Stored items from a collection
Start of Block
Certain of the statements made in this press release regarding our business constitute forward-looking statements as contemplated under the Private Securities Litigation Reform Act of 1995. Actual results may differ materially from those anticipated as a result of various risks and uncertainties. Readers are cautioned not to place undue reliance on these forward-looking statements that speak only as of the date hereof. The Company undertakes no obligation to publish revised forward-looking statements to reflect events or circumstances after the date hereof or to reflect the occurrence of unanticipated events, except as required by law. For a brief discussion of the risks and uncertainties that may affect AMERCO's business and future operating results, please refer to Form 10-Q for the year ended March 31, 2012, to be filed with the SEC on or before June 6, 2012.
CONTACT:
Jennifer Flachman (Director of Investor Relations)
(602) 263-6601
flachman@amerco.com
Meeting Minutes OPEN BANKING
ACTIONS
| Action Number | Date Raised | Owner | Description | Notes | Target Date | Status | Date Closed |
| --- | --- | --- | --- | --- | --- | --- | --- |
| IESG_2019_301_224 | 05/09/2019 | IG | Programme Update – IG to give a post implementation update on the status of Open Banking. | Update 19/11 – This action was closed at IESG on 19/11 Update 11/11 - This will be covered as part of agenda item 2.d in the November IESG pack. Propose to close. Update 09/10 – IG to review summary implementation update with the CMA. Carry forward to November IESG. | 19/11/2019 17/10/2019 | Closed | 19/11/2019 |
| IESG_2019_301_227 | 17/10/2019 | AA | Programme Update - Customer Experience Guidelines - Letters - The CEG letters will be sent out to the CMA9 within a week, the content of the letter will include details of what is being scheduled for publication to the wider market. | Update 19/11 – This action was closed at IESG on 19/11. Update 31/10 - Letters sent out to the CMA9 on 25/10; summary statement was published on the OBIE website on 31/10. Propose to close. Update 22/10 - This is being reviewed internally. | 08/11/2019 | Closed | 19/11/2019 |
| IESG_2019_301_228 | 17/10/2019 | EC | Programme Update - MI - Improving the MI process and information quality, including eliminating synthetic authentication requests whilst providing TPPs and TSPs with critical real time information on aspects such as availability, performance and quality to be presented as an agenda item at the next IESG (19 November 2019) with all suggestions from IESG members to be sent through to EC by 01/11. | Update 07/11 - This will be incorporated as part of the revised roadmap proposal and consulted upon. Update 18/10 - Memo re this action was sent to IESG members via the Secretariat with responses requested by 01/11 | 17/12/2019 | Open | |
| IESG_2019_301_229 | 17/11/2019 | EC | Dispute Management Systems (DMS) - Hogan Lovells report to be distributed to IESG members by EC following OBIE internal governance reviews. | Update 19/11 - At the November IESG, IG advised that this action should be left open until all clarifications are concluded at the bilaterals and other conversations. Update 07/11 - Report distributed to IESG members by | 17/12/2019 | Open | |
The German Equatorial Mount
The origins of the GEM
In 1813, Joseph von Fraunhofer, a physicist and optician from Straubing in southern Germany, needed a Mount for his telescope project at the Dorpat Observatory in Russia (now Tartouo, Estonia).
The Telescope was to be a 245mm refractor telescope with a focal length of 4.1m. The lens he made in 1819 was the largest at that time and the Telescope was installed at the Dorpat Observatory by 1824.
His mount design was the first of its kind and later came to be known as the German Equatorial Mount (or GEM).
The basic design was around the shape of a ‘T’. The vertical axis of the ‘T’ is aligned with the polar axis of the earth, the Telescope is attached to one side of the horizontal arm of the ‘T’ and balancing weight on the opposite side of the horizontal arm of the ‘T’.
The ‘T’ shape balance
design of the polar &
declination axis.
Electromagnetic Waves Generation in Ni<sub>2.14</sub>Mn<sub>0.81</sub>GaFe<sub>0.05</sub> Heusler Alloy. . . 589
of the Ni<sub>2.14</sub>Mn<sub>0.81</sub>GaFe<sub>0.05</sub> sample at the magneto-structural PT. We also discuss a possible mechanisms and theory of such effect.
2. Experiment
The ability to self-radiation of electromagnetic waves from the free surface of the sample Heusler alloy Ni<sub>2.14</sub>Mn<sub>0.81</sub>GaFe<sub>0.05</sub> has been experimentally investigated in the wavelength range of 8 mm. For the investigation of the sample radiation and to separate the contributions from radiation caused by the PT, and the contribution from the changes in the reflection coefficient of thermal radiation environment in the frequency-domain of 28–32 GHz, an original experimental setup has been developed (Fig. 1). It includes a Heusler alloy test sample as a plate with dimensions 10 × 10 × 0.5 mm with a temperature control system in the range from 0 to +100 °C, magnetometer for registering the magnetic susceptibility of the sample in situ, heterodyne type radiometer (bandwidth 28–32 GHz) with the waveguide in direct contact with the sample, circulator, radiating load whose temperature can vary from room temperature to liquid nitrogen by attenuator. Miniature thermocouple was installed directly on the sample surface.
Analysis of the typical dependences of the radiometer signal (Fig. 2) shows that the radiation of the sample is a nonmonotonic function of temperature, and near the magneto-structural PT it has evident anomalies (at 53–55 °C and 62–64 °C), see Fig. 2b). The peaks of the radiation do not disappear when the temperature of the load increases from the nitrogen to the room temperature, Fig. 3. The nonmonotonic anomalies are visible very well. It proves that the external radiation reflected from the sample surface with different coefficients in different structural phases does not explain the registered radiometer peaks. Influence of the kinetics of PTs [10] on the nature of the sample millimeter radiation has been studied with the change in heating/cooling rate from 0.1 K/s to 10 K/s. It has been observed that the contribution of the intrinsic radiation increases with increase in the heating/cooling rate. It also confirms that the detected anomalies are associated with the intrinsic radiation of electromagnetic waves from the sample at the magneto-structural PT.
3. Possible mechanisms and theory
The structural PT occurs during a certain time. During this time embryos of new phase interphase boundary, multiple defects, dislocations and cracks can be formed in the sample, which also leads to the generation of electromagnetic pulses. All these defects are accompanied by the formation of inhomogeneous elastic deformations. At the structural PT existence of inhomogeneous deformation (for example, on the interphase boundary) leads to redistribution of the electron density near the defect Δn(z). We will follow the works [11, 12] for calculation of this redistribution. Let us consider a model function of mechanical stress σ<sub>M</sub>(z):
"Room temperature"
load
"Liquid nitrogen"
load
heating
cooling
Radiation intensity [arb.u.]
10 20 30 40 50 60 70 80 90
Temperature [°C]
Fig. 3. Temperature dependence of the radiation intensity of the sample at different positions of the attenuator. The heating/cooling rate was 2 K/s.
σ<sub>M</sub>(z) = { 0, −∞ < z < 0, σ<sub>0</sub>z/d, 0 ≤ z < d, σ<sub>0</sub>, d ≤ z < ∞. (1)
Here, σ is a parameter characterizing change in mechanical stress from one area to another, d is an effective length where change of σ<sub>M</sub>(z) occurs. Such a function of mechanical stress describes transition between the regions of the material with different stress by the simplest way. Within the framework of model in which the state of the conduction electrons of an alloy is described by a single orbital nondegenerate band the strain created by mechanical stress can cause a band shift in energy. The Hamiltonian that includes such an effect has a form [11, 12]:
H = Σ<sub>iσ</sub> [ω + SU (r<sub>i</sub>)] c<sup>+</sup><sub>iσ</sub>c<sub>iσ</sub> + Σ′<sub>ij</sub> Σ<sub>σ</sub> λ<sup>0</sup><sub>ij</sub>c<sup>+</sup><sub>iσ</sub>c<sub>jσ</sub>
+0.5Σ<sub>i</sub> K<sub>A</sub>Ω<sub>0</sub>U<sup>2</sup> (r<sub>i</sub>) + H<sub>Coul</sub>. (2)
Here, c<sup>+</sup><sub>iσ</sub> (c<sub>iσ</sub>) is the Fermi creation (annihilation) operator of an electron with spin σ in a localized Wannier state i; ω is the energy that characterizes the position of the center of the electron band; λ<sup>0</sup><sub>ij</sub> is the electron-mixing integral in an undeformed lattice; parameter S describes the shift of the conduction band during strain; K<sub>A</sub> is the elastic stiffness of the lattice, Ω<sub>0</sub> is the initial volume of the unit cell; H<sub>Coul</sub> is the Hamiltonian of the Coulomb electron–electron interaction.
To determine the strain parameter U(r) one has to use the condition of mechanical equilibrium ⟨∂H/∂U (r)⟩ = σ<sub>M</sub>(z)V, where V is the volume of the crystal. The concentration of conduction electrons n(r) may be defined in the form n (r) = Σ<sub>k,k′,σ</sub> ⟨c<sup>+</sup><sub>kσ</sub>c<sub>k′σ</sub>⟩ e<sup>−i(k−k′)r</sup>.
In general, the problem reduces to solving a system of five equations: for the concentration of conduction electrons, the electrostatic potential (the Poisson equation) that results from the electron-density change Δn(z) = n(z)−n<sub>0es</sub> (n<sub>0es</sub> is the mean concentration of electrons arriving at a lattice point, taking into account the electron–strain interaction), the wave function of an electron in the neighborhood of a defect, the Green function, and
End of Block
> _Assigned task_: Across the records above, how many lines contain the word "Equatorial"? Please give that number alone.

> _Answer to the exercise_: 2